秀吉の“騙し討ち”に散る

秀吉軍は九戸城のことを“小城”と侮っていたようですが、政実さんの戦術を前に大苦戦。力攻めをして落とそうとしても、ただ無駄に兵を失っていくばかりです。それに加えて、秀吉軍が大軍すぎて兵糧が不足するという事態に陥ってしまいます。

そこで浅野長政は「政実をすかして(騙して)」九戸城を落とす策略を提案、実行に移します。

(写真提供:Photo AC)

秀吉軍は政実さんの菩提寺である長興寺(ちょうこうじ。九戸村)の僧・薩天(さつてん)を呼び出して、政実さん宛ての書状を渡して開城の交渉役を命じます。その書状には次のようなことが書いてありました。

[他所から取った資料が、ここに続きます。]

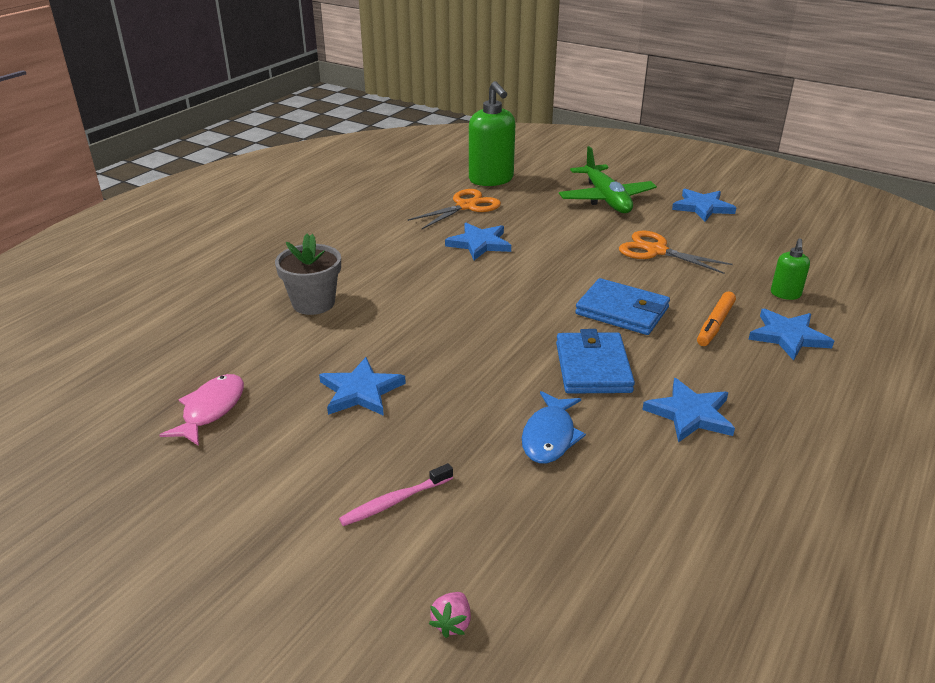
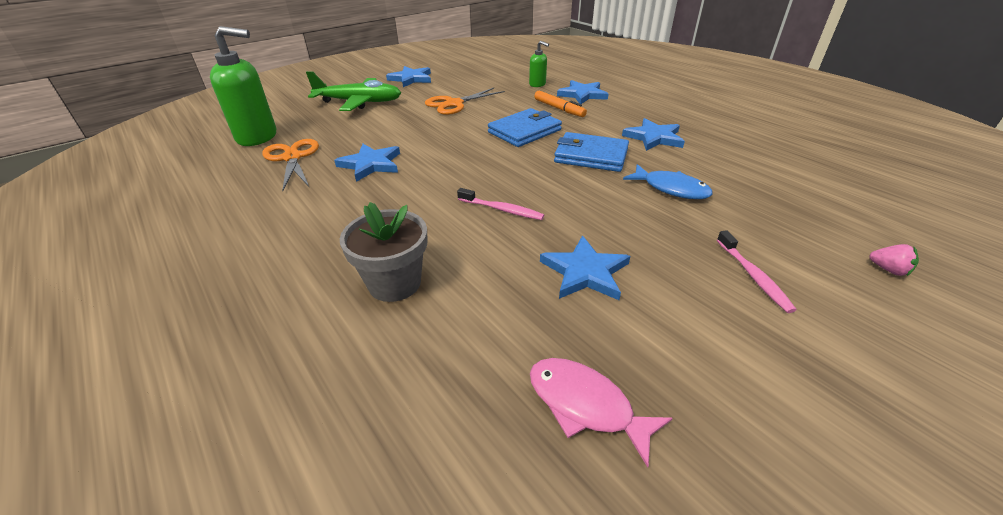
camera: 70 degrees left, 5 degrees up
none -> pink toothbrush [457,188,544,220]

「大軍を引き受けて籠城を堅固にして守り抜き、天下を敵にして戦い、本懐は達せられたでしょうか。もう本丸を追い崩して、城兵の首をすべて刎(は)ねるところまできています。願わくは、政実は早く降参して、天下に逆心がないことを申し開くべきでしょう。そうすれば一門や家臣まで、命は助けられ、かつ武勇の噂が(秀吉の)耳に届けば、その武功を褒められて、かえって領地を与えられるかもしれません」

なんとも臭う内容ですね。

弟の九戸実親は、「降参はせずに城を枕に討死すべし」と兄を説得しますが、政実さんは「一命をもって衆の命を替えるは武士の本意である」と、城に籠った者をひとりでも多く救うために降参を受け入れて、自分の命を差し出しました。

そして、剃髪をした政実さんは9月4日に九戸城を出て浅野長政のもとに行くと、突然捕えられ閉じ込められてしまいます。すると、蒲生氏郷は降参の条件をすぐさま反故(ほご)にして、九戸城にいる人たち全員を撫で斬りにするように命じます。

端から信じていなかった弟の九戸実親は二の丸に籠って奮戦しますが、本丸を制圧した蒲生氏郷の軍勢の鉄砲に撃ち抜かれて討死。

秀吉軍は女子ども関係なく撫で斬りにしたり、二の丸に閉じ込めて火を放ち、焼き殺したりしたともいわれています。その伝承を物語るように、1995年の発掘調査では、二の丸の大手門近くで首のない人骨が十数体分発見されています。